**Dokumentabschnitt**
==================================================
Die Ensembles bestehen im Kern aus Metallophonen, einzelnen Gongs, Gongreihen und Trommeln (kendang). Dazu kommen je nach Stil Flöten (suling), Streichlauten (rebab), Xylophone, Schüttelidiophone aus Bambus (angklung) und Gesang. Nur die solistisch eingesetzten Instrumente improvisieren über die Kernmelodie, die von den Metallophonen vorgetragen wird. Die Kernmelodie besteht aus Patterns, die umspielt werden. Das Zusammenklingen von Kernmelodie und Auszierung wird als „innere Melodie“ aufgefasst.

Die Stimmung ist je nach Musikrichtung unterschiedlich und variiert auch von Ensemble zu Ensemble. Es gibt Gamelans mit 4, 5 und 7 Tönen pro Oktave. Die für westliche Hörer ungewöhnlichen Schwingungsverhältnisse von beispielsweise 1,7 f und 2,29 f zum Grundton f stammen von den seit über 1600 Jahren in Indonesien hergestellten runden Klangplatten. Bei diesen schwingen einerseits gegenüberliegende Platteninnere gegeneinander und andererseits Ränder und Platteninnere gegeneinander.

Gamelanmusik erklingt zu verschiedenen Anlässen, etwa zu religiösen Feiern, sozialen Anlässen wie Hochzeiten oder Geburten, als Begleitung zu Tänzen und wayang-Aufführungen wie Puppentheatern (wayang golek, wayang klitik), Schattenspielen (wayang kulit) und dem seltenen Bildrollendrama (wayang beber).

Einige zum Teil sehr alte Ensembles findet man noch heute an den Fürstenhöfen (Kraton) von Yogyakarta und Surakarta in Zentraljava.
==================================================
**Ihre Aufgaben**
1: Wie lautet der Satz „Nur die solistisch eingesetzten Instrumente improvisieren über die Kernmelodie, die von den Metallophonen vorgetragen wird.“ aus dem Abschnitt über Gamelan auf Englisch?
2: Beantworten Sie anhand des Abschnitts über Gamelan:
(a) Mit wie vielen Tönen pro Oktave gibt es Gamelans?
(b) Wie heißen die Schattenspiele, zu denen Gamelanmusik erklingt?
(c) An welchen Fürstenhöfen findet man noch heute einige zum Teil sehr alte Ensembles?
==================================================
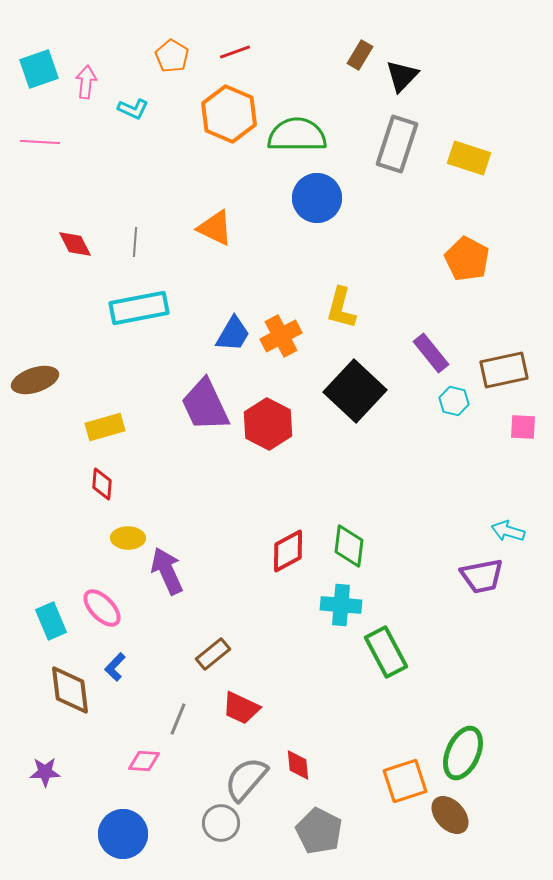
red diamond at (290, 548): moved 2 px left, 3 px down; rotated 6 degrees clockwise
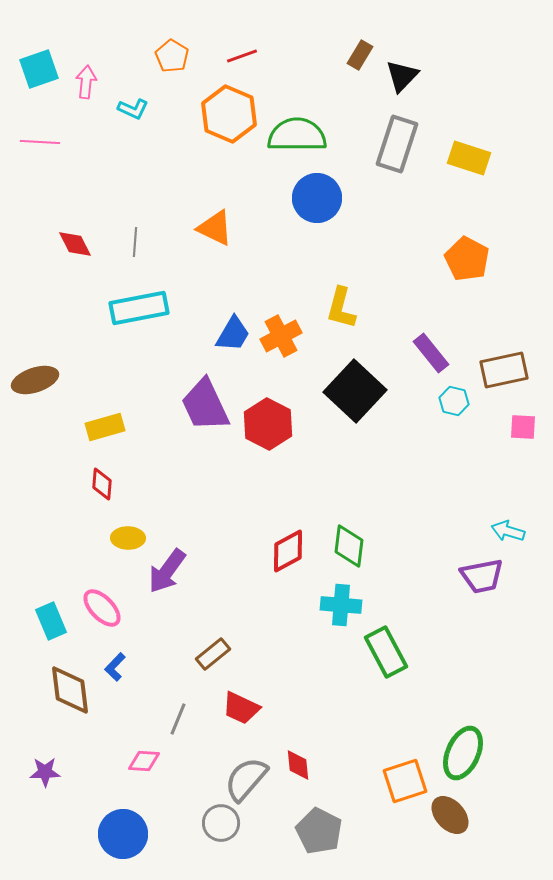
red line at (235, 52): moved 7 px right, 4 px down
purple arrow at (167, 571): rotated 120 degrees counterclockwise
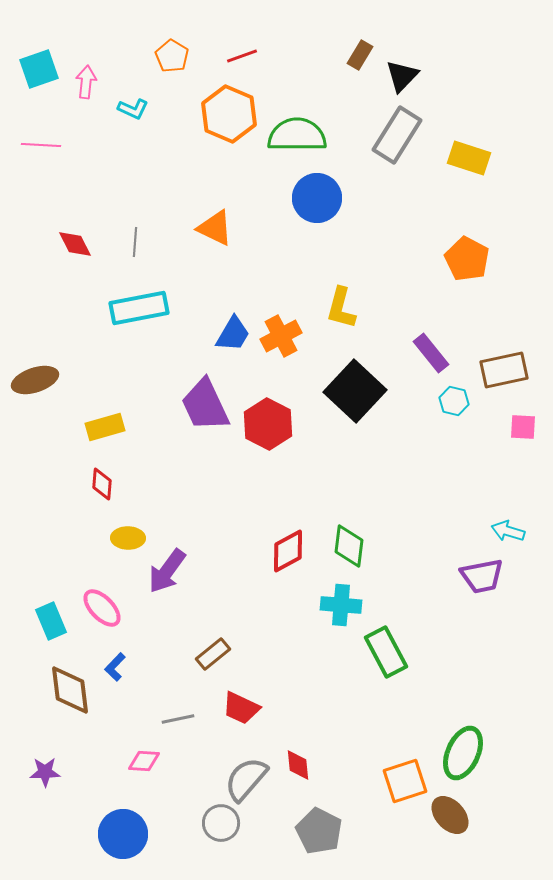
pink line at (40, 142): moved 1 px right, 3 px down
gray rectangle at (397, 144): moved 9 px up; rotated 14 degrees clockwise
gray line at (178, 719): rotated 56 degrees clockwise
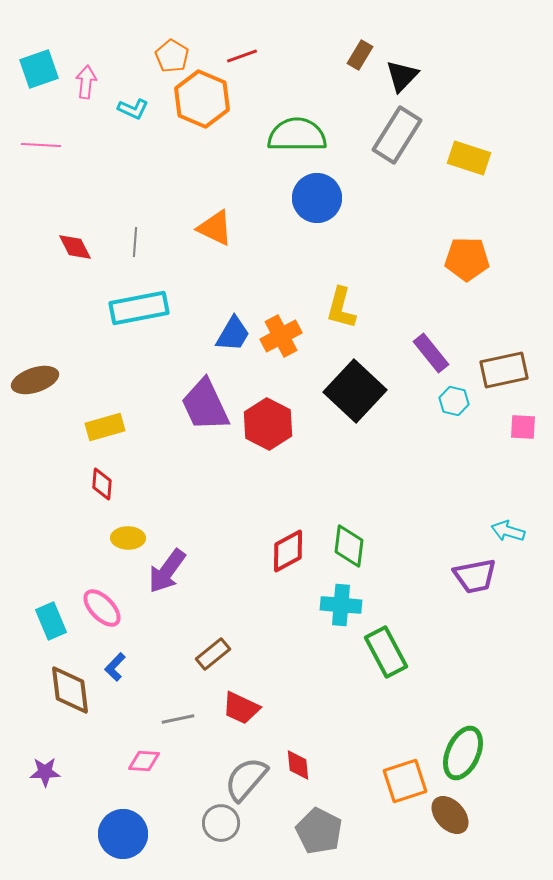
orange hexagon at (229, 114): moved 27 px left, 15 px up
red diamond at (75, 244): moved 3 px down
orange pentagon at (467, 259): rotated 27 degrees counterclockwise
purple trapezoid at (482, 576): moved 7 px left
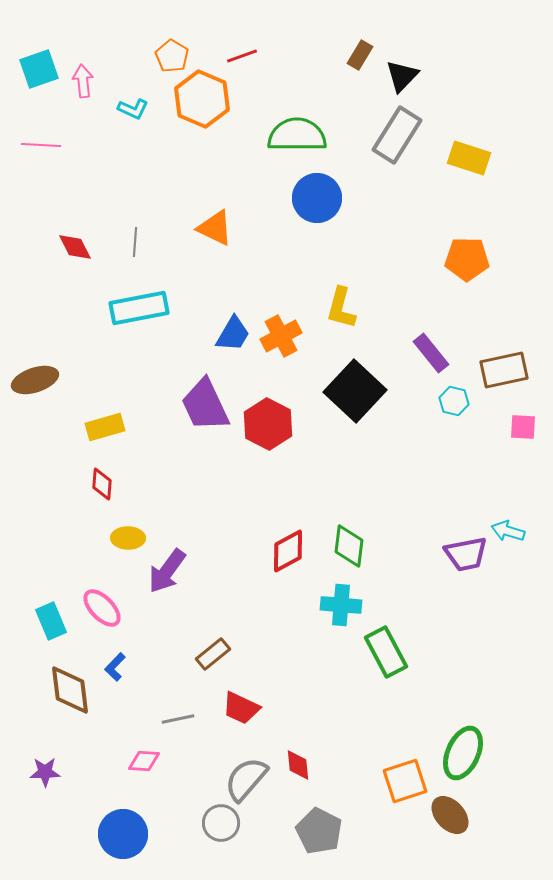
pink arrow at (86, 82): moved 3 px left, 1 px up; rotated 12 degrees counterclockwise
purple trapezoid at (475, 576): moved 9 px left, 22 px up
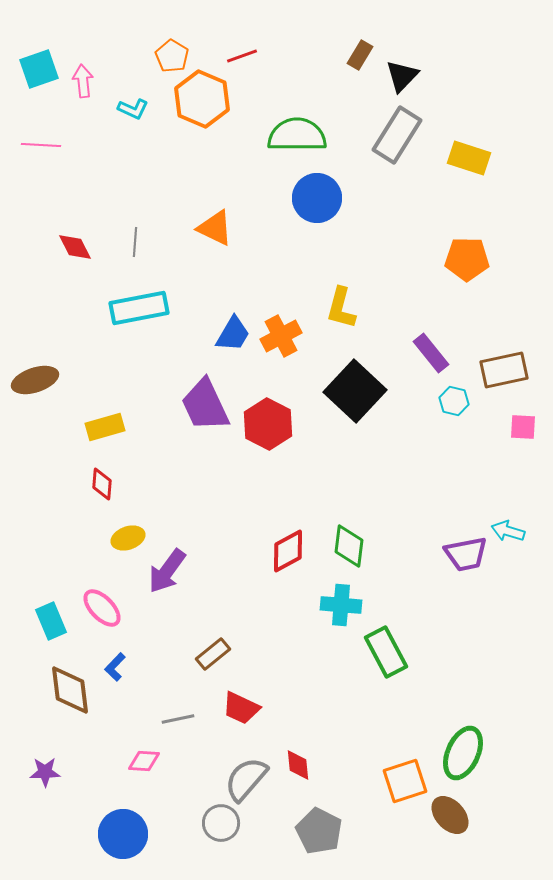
yellow ellipse at (128, 538): rotated 20 degrees counterclockwise
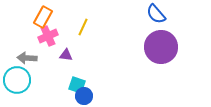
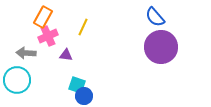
blue semicircle: moved 1 px left, 3 px down
gray arrow: moved 1 px left, 5 px up
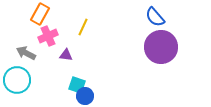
orange rectangle: moved 3 px left, 3 px up
gray arrow: rotated 24 degrees clockwise
blue circle: moved 1 px right
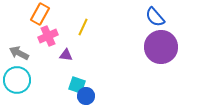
gray arrow: moved 7 px left
blue circle: moved 1 px right
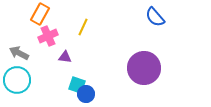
purple circle: moved 17 px left, 21 px down
purple triangle: moved 1 px left, 2 px down
blue circle: moved 2 px up
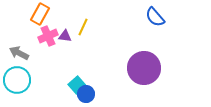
purple triangle: moved 21 px up
cyan square: rotated 30 degrees clockwise
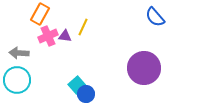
gray arrow: rotated 24 degrees counterclockwise
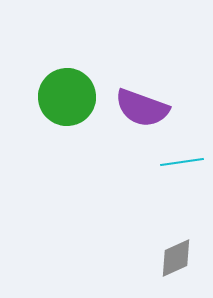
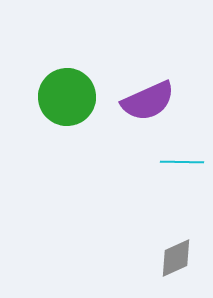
purple semicircle: moved 6 px right, 7 px up; rotated 44 degrees counterclockwise
cyan line: rotated 9 degrees clockwise
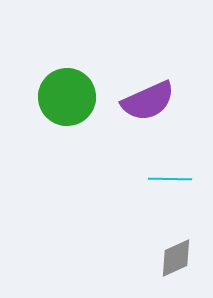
cyan line: moved 12 px left, 17 px down
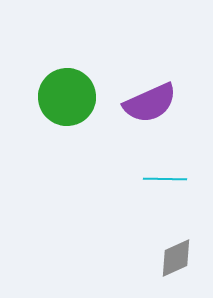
purple semicircle: moved 2 px right, 2 px down
cyan line: moved 5 px left
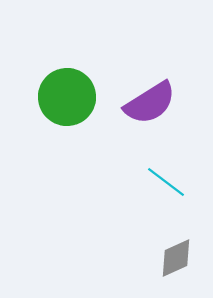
purple semicircle: rotated 8 degrees counterclockwise
cyan line: moved 1 px right, 3 px down; rotated 36 degrees clockwise
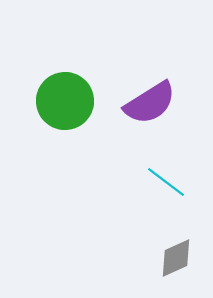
green circle: moved 2 px left, 4 px down
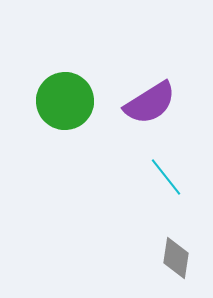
cyan line: moved 5 px up; rotated 15 degrees clockwise
gray diamond: rotated 57 degrees counterclockwise
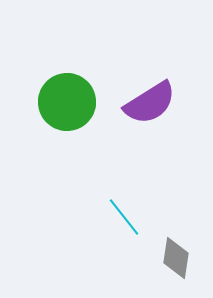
green circle: moved 2 px right, 1 px down
cyan line: moved 42 px left, 40 px down
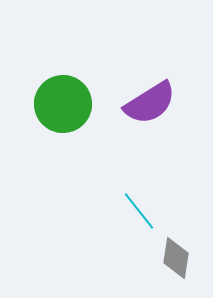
green circle: moved 4 px left, 2 px down
cyan line: moved 15 px right, 6 px up
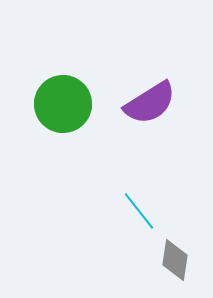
gray diamond: moved 1 px left, 2 px down
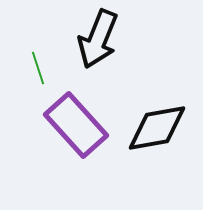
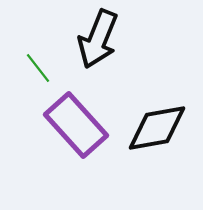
green line: rotated 20 degrees counterclockwise
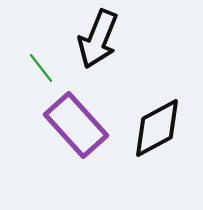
green line: moved 3 px right
black diamond: rotated 18 degrees counterclockwise
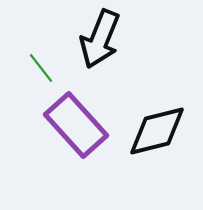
black arrow: moved 2 px right
black diamond: moved 3 px down; rotated 14 degrees clockwise
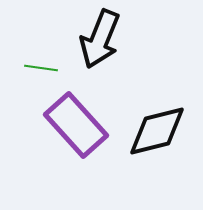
green line: rotated 44 degrees counterclockwise
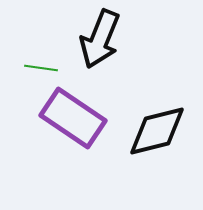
purple rectangle: moved 3 px left, 7 px up; rotated 14 degrees counterclockwise
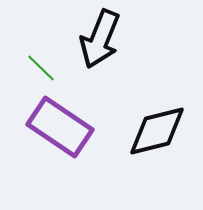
green line: rotated 36 degrees clockwise
purple rectangle: moved 13 px left, 9 px down
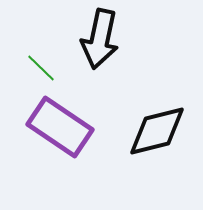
black arrow: rotated 10 degrees counterclockwise
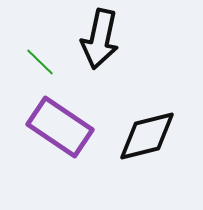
green line: moved 1 px left, 6 px up
black diamond: moved 10 px left, 5 px down
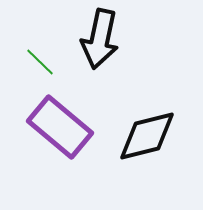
purple rectangle: rotated 6 degrees clockwise
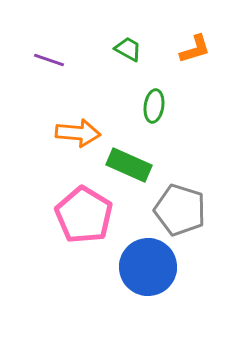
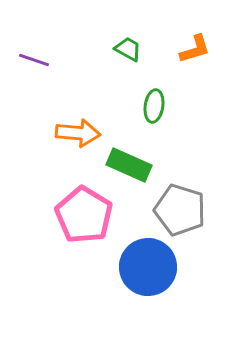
purple line: moved 15 px left
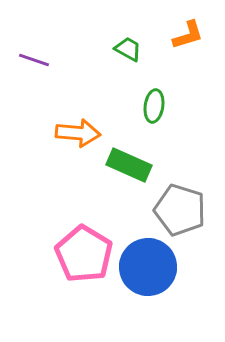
orange L-shape: moved 7 px left, 14 px up
pink pentagon: moved 39 px down
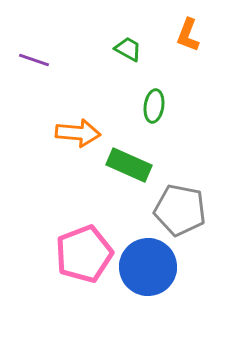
orange L-shape: rotated 128 degrees clockwise
gray pentagon: rotated 6 degrees counterclockwise
pink pentagon: rotated 20 degrees clockwise
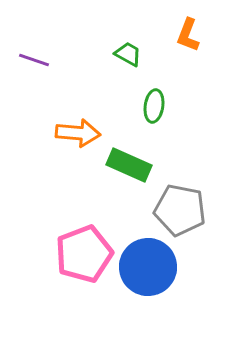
green trapezoid: moved 5 px down
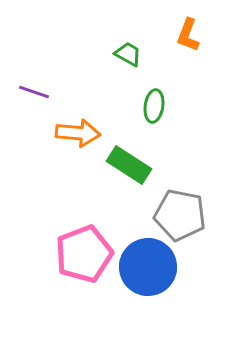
purple line: moved 32 px down
green rectangle: rotated 9 degrees clockwise
gray pentagon: moved 5 px down
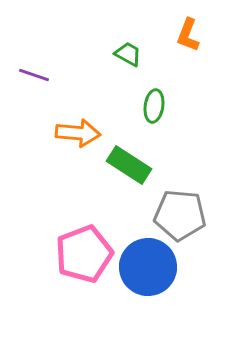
purple line: moved 17 px up
gray pentagon: rotated 6 degrees counterclockwise
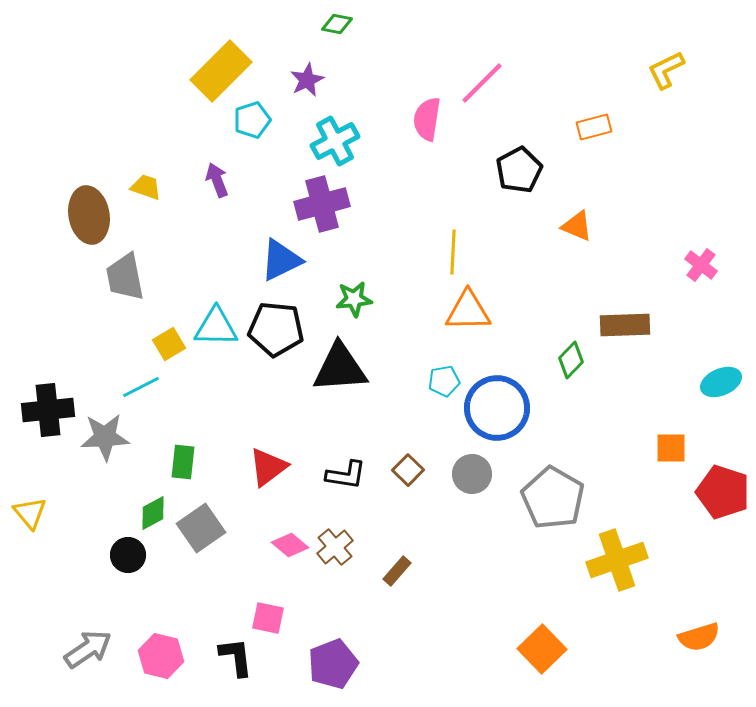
==================================================
**Gelöste Aufgaben**
1: Only the instruments used as soloists improvise over the core melody, which is performed by the metallophones.

2:
(a) Mit 4, 5 und 7 Tönen pro Oktave.
(b) Wayang kulit.
(c) An den Fürstenhöfen (Kraton) von Yogyakarta und Surakarta in Zentraljava.